= Customer review =

Review of a product or service by one of its customers

A customer review is an evaluation of a product or service made by someone who has purchased and used, or had experience with, a product or service. Customer reviews are a form of customer feedback on electronic commerce and online shopping sites. There are also dedicated review sites, some of which use customer reviews as well as or instead of professional reviews. The reviews may themselves be graded for usefulness or accuracy by other users. Customer reviews are widely used by consumers to make informed purchasing decisions and compare products and services online.

==History==
Before the arrival of the internet, customers could review products and services through customer comment boxes and customer service helplines. These methods still exist today although internet review sites are used more in recent years.

== Reliability ==
The reliability of customer reviews has been questioned. There have been calls for review sites to prevent abuses akin to ballot stuffing of favourable reviews by the seller (known as incentivized reviews), or negative reviews by competitors. Gathering fake reviews has become a significant business. In 2012, for example, fake book reviews have been revealed as significantly affecting ratings on Amazon. Although Amazon banned the practice of reviewing complimentary products in 2016, researchers have shown that the process still continued as of 2021, but without any disclosures.

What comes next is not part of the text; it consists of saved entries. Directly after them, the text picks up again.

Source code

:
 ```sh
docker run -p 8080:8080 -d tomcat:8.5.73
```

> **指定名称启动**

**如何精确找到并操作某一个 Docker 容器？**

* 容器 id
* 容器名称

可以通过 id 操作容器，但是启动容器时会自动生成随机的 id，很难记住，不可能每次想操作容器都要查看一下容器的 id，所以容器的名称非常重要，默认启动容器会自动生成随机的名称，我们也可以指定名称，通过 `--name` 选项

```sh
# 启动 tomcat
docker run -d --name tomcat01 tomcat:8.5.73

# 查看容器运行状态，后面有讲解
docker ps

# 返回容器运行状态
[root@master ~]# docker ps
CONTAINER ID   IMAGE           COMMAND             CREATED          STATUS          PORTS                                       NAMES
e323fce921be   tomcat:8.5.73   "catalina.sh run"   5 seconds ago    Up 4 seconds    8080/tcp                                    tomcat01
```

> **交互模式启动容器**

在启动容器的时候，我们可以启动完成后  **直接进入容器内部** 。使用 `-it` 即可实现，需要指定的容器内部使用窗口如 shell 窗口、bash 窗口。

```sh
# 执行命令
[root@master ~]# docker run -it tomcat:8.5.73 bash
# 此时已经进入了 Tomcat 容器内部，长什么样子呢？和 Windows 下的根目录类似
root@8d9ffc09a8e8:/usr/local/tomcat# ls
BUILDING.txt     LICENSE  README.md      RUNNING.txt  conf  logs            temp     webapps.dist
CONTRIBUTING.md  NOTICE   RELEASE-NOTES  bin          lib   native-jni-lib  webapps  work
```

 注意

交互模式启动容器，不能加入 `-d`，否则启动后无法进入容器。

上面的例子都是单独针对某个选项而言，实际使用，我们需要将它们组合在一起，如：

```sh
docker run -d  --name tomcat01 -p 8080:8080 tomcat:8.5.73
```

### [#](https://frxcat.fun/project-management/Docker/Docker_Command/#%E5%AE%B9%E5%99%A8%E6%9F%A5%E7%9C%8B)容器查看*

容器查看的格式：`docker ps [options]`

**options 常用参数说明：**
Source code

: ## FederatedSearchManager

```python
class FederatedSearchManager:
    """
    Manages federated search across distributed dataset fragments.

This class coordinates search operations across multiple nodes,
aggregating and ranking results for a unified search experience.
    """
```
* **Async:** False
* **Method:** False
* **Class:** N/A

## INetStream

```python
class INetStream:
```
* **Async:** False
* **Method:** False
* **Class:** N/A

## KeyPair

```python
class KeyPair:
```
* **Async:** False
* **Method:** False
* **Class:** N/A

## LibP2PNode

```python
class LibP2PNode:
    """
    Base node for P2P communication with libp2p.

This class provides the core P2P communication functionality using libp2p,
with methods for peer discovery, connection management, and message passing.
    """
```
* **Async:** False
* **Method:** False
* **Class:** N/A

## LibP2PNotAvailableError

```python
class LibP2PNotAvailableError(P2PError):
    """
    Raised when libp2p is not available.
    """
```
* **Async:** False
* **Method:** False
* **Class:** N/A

Since few sites restrict users to reviewing only items they have purchased, it is often difficult to know if a customer is real, has used the product they are reviewing and is giving honest, unbiased feedback. Tools like Fakespot and ReviewMeta can help identify fake reviews on shopping sites such as Amazon. However, these tools do not work on all review websites. Even genuine customer reviews may be influenced by previously posted evaluations. A study of Amazon book reviews found that, holding product quality constant, later reviews tended to differ systematically from earlier reviews, with the effect varying with product popularity, the variance of previous ratings, and whether reviewers referred to earlier reviews.

Public calls have been growing stronger, demanding that review sites be held accountable for publishing fake reviews. Most recently (June 2021), the Competition and Markets Authority (CMA) in the United Kingdom has launched an investigation into whether Amazon and Google are doing enough to prevent fake reviews from being published on their sites. Both businesses claim to have sufficient resources and policies in place to prevent fake reviews from being published. Legal steps could be taken against the giants if CMA determines those claims to be false. The problem has become so widespread that in 2023, the FTC announced plans to ban fake reviews and testimonials.

Whether a customer receives an invitation or not, many businesses have expressed the wish that customers let the business know in the moment if some aspect of their interaction or product is unsatisfactory, so they can have the opportunity to fix it on the spot or provide compensation, rather than customers leaving unnecessarily disappointed and writing negative reviews.

=== Fake review scandals ===
In 2010, British historian Orlando Figes posted reviews on Amazon praising his own work and criticizing that of his rivals.

In August 2012, The New York Times revealed that John Locke had paid an online service to write reviews of his books, in order to artificially boost sales.

In 2022, researchers from UCLA documented that millions of Amazon sellers purchase fake 5-star reviews through private Facebook groups.

=== Spoof reviews ===

Humorous customer reviews are common on some major shopping sites, such as Amazon. These are often ironically or sarcastically praising reviews of products deemed kitsch or mundane. Another example is methylated spirits described in the style of a wine review. A product may become an internet meme attracting large numbers of spoof reviews, which may boost its sales. Famous examples include Tuscan Whole Milk and the Three Wolf Moon T-shirt.

Examples of spoof reviews include:
- A Million Random Digits with 100,000 Normal Deviates (book)
- Osama Bin Laden's Hideout Compound (humorous reviews of Osama bin Laden's hideout compound written by Google Maps users after his killing on 1 May 2011)
- Uranium Ore
- "BIC Cristal For Her Ball Pen"

British spoofers have targeted several build to order novelty products made by Media Storehouse from two million licensed photo library images, including a canvas print of minor celebrity Paul Ross, and a jigsaw puzzle of Nick Humby, a former finance director of Manchester United.